WL//WH Review  THE CASSANDRA COMPLEX  

The Cassandra Complex photo by Daniela Vorndran

‘The Plague’ LP is not only the new album from The Cassandra Complex, but it’s also their first since their last work, Wetware’, (2000) – and it’s being released just in time for the 40th anniversary of this monumental band. The album was released May 6, 2022, on their own label, Complex Music, and it hides inside 10 brand new and trademark songs that are similar to their past musings that put them at the tops of the genre they serve…..or better, the genre they pioneer since 1982. 

The Cassandra Complex was founded in the mid-80s in Leeds, England by Rodney Orpheus, Andy Booth, and Paul Dillon. Their first independently released records became successful in Europe, topping the indie charts in various countries, leading the band to eventually sign to PIAS Records and relocate to Hamburg, Germany where they added current members Volker Zacharias and Axel Ermes. After several years of doing other things, The Cassandra Complex reformed to play some well-received European festival shows and began working on what would become their new album ‘The Plague’, recorded and mixed during the Covid -19 lockdown. Their albums ‘Grenade’ (1986) and Theomania’ (1988) became classics as did songs like ‘Moscow Idaho’, ‘Kill Your Children’ or (In Search Of) Penny Century’.

A very important name to all the fans in the wider dark alternative front, TCC is sounding as if not a day of absence has passed in these 20 years..and now they are knocking again on our door with an album of special dynamics and importance.
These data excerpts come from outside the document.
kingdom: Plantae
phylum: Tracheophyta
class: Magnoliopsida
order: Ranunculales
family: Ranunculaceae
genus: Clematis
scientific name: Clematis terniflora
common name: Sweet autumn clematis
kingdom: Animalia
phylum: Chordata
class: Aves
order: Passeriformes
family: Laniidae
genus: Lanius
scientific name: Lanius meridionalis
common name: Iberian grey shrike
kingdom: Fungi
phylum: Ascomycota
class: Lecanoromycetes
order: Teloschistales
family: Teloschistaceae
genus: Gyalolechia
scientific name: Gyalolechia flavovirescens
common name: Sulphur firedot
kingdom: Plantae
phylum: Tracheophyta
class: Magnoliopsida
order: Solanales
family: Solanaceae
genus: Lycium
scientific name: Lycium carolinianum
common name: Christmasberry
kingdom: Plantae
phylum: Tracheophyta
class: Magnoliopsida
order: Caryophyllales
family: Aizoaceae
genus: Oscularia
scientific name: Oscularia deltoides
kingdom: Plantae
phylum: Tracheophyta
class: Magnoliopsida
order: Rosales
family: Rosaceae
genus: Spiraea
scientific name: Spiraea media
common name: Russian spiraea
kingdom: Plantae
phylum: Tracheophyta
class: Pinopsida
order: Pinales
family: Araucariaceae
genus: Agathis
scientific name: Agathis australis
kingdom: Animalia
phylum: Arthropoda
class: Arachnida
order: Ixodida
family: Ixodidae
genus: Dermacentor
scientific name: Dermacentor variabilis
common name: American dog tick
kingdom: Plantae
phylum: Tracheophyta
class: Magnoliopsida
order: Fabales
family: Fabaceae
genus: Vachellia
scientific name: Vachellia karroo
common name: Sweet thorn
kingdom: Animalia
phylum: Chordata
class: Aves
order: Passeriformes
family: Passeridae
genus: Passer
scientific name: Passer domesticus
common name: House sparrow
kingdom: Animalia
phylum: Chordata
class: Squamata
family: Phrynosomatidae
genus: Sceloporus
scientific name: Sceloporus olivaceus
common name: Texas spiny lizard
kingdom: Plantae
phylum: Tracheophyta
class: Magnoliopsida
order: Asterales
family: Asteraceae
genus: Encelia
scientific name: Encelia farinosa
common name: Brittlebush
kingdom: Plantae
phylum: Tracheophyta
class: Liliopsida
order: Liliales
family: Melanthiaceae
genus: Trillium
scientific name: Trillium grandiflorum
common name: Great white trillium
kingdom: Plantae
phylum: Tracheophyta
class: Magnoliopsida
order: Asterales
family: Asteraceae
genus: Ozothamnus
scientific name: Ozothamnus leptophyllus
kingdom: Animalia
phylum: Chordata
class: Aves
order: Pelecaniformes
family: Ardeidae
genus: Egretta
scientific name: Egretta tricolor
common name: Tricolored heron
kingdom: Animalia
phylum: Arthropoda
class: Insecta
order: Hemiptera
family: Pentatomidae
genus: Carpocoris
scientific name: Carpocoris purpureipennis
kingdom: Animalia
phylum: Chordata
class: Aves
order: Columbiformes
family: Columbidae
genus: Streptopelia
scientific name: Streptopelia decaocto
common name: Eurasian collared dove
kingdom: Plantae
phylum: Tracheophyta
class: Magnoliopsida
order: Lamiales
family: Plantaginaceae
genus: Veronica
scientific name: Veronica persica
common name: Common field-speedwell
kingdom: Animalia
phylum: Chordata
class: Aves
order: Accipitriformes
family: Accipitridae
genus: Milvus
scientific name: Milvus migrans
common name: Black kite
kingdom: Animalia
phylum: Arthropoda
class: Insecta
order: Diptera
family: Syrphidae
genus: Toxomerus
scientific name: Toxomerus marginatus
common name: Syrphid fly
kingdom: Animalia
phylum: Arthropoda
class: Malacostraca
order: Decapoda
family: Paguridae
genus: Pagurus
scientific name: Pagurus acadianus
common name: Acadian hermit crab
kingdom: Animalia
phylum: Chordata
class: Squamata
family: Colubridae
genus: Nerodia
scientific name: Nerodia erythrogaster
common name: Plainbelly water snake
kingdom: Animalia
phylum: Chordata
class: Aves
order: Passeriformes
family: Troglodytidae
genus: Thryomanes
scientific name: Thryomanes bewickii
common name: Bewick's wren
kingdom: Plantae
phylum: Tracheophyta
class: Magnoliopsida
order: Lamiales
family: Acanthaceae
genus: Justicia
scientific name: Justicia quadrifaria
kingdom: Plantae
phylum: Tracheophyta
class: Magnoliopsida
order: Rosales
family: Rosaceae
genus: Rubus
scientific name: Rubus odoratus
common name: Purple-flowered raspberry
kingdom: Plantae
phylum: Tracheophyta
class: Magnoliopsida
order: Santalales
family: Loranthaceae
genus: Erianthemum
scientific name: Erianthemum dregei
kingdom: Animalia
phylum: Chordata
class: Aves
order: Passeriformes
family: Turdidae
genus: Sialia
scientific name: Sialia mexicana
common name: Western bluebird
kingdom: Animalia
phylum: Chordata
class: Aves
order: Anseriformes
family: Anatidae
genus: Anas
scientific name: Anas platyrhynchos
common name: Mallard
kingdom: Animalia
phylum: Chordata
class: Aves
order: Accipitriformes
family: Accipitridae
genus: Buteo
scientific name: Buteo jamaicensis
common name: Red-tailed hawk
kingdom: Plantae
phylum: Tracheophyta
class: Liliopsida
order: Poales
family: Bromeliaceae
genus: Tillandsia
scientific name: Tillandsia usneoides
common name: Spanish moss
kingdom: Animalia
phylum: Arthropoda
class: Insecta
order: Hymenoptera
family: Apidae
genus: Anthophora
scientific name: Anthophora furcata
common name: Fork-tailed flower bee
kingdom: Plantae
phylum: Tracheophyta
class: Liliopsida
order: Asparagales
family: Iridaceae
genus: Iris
The first single to appear from the album was The Crown Lies Heavy on the King’ last year, which documented (in October 2020) the possible re-election of Donald Trump, which was still threatening at the time.

The whole album is on the paths of the old post-punk with modern sound and production – and I’m not saying this indicatively to the young bands, but when you started pioneering in 1982 and your journey was formed by such wild colors, this is what you’ll continue to do – and you do it perfectly. Everybody in the house of TCC is playing with “machines” (synths and keys), two of them handle the guitars and bass to give the required stormy thrust to their music (Andy Booth, and Volker Zacharias), while Axel Ermes on synthesizers-only is doing his own things with unbridled zeal for the purposes of ‘The Plague’. And at the front, we meet Rodney Orpheus who handles the vocals (of course), vocoder, synthesizers, and the drum machines, like the leader and the keeper of the tribe; that tribe that plays post-punk with many hints of gothic rock and the industrialism (carefully and prudently). As for their melodies, they come up like the dusty scent of the youth in the basement clubs and the dedicated scenes of the world, catchy, romantic, and angry at times with authenticity that doesn’t require attention but is there to overturn their own classic and trademark style; The Cassandra Complex are moving on. Usually, I give these 2-3 focus tracks that pushed me out of my chair, but today Nooooo…I will leave you alone to stumble on the steps of this amazing record and need no care, a beer in hand and the gig starts right now, turn it loud (please)!!!